There were no differences between the intervention and the control groups in the prevalence of smoking prenatally and at 12 months after birth (Table 2). Only 15 (6%) of the 251 mothers in the intervention group and 21 (8.7%) of the 242 mothers in the control group were smokers at the outset of the study. However, an additional 16 (6%) of the women in the intervention group and 21 (8.7%) of the women in the control group were smoking 1 year before enrollment but had already stopped smoking before the beginning of the study. During the 12-month study period, some smokers gave up smoking, while some nonsmokers initiated smoking. There were no differences in the proportion of mothers, fathers, and others who gave up smoking or acquired smoking habits between the 2 groups.
In the intervention group, only 9 (3.6%) of the parents did not use the mattress encasement provided for their beds, and 11 (4.4%) did not use the encasement provided for the infants' beds. On average, 6.5% of the families in the intervention group did not have a benzyl benzoate application on the carpets. There were no differences between the intervention and the control groups in the levels of mite allergen in their homes prenatally (geometric mean, 1.31 vs 1.46 µg/g of dust) (Figure 2). Mite allergen levels were reduced by about one third in the intervention group at 12 months after birth, significantly different from those in the control group at all intervals. The reduction in mite allergen levels was primarily due to encasement of mattresses rather than to the application of benzyl benzoate to carpets.
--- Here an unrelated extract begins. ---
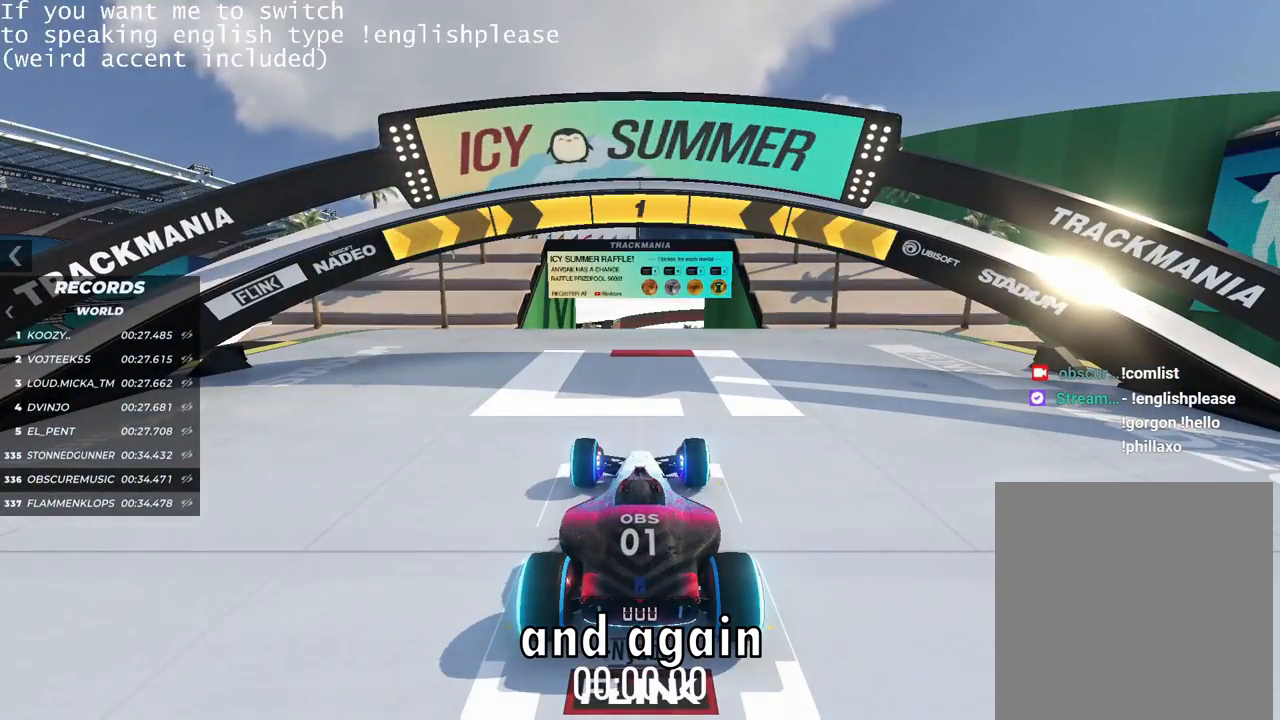
{"keys": ["up"], "events": [[467, "up", "down"]]}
Top, Geometric mean house dust mite allergen levels from 6 sites in the homes of the control and intervention groups prenatally and at 2 weeks (P=.005) and 4 (P=.003), 8 (P=.02), and 12 (P=.005) months after birth. The asterisk indicates that differences between the intervention and control groups were significant at all times after birth. Bottom, Geometric mean cat allergen levels from 6 sites in the homes of the control and intervention groups prenatally and at 2 weeks and 4, 8, and 12 months after birth. The asterisk indicates that differences between the intervention and control groups were significant at 2 weeks (P=.03) and 4 months (P=.04) after birth.
There was also no difference in the prevalence of pet ownership prenatally and at 12 months after birth between the 2 groups (Table 2). At 12 months after birth, 17 (30%) of the 57 intervention families who had a cat initially gave up the pet compared with 11 (23%) of 48 control families; an equal proportion (1 [2%]) of families in both groups without a cat initially acquired a cat by the time the infant was aged 12 months. The differences between the 2 groups were not significant (P=.69). Cat allergen levels in homes of both groups were not different prenatally, and the levels declined significantly at 12 months in both groups (Figure 2). The average cat allergen levels in the intervention group were significantly lower at 2 weeks (P=.03) and 4 months (P=.04) after birth than those in the control group. In both groups, the levels were significantly lower in homes that gave up cats than in homes that kept them or acquired them. In homes without cats at all times, average cat allergen levels were lower in the intervention group than in the control group at all times, and the differences were significant at 2 weeks (P=.002) and at 12 months (P=.01).
From birth, a high proportion of mothers in both groups breastfed their infants (93% and 92%, intervention and control groups, respectively). At 8 months after birth, differences between the intervention and the control groups were significant (61% vs 50%; P=.02) due to a higher percentage of intervention infants still being partially breastfed. Only 8.3% of control infants were given partially hydrolyzed formula, and 2.8% of infants in the intervention group were given cow's milk at some time during the 12-month period. There was a significant delay in the introduction of solid food in the intervention group. Only 19.5% of the intervention infants received solids by the age of 4 months compared with 49.8% of the control infants (P<.001). Most infants were cared for at home. The proportion of infants cared for at day care facilities was significantly lower in the intervention group than in the control group at 8 (2.4% vs 7.4%; P=.01) and 12 (3.6% vs 10.3%; P=.004) months.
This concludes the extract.